Source: Balfegó Grup

 

At the beginning of September, the art, flavours and traditions of Japan settled in the city of Madrid in the form of a championship. Under the name ITAMAE, the Balfegó company, specialized in fishing, aquaculture, marketing and gastronomy of bluefin tuna from the Atlantic and the Mediterranean, launched the first Spanish sushi competition for professional chefs, aimed at disseminating Japanese gastronomy and culture.

The championship, which took place on September 5th at the facilities of the Complejo Duques de Pastrana, was presided over by a jury made up of professionals in the gastronomic discipline of sushi: Hideki Matsuhisa (Koy Shunka, Barcelona), Yoshikazu Yanome (Kaido, Valencia), Ricardo Sanz (Kabuki, Madrid) and Victor Planas (Kensei, Tenerife).

Thus, with Asian music in the background, a large screen so that the public did not lose detail, and a lot of concentration translated into long silences, the championship final was held. After a few long and intense hours, and many tests, the chef Steven Bosen Wu Zheng was proclaimed the winner of the contest.

Trained in Tokyo, Belgium and Spain, the young chef began working as an Assistant Chef Teppanyaki at the Imperial Restaurant in Pamplona, ​​where he became Head Chef in just a few years. After a period of one year in the kitchen of the famous Uosaburo (Kyoto), a restaurant with a Michelin star, he returned to head the kitchen of the Imperial.

According to the jury, the champion of the contest has obtained the distinction for "his mastery, dexterity, agility and originality, as well as the presentation and cooking techniques used". In second and third place we find the chefs, Luis Bandera Heredia, from Grupo Mosh Restaurants (Marbella), and Wenji Peng, from the Oishi restaurant (Reus), respectively.

Steven Bosen Wu Zheng will enjoy a trip to Japan for two people, including flights and accommodation and 3,000 euros in cash to enjoy gastronomy in the Japanese country. To this is added, living a "Balfegó Experience", an award that the second and third classified will also receive, which consists of a Tuna Tour, food in Tunateca and a visit to the company's facilities to see all its processes.

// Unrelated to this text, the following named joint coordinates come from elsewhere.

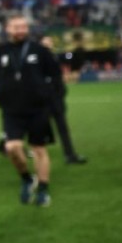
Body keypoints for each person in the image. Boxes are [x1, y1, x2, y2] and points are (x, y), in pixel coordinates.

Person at [0, 15, 60, 207]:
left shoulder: (39, 50)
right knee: (12, 148)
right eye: (16, 27)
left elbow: (54, 74)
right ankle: (27, 179)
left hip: (37, 109)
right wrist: (0, 97)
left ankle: (43, 190)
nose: (20, 30)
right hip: (11, 110)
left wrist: (47, 96)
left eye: (23, 27)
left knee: (39, 149)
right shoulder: (0, 52)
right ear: (7, 29)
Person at [40, 36, 87, 165]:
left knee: (62, 127)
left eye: (50, 42)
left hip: (55, 99)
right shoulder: (38, 59)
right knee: (32, 126)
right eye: (46, 42)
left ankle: (70, 155)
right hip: (44, 100)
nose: (49, 44)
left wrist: (61, 92)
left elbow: (58, 76)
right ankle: (6, 143)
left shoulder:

Parallel to the championship, various shows, exhibitions and workshops were held with the aim of showing the public the highlights of Japanese culture. Taiko (Japanese traditional drum) and Koto (12-string instrument and ancient in Japan) concerts, Japanese ceramic exhibitions, bookbinding and Japanese calligraphy workshops, and traditional dance classes, such as Bon Odori, were organized.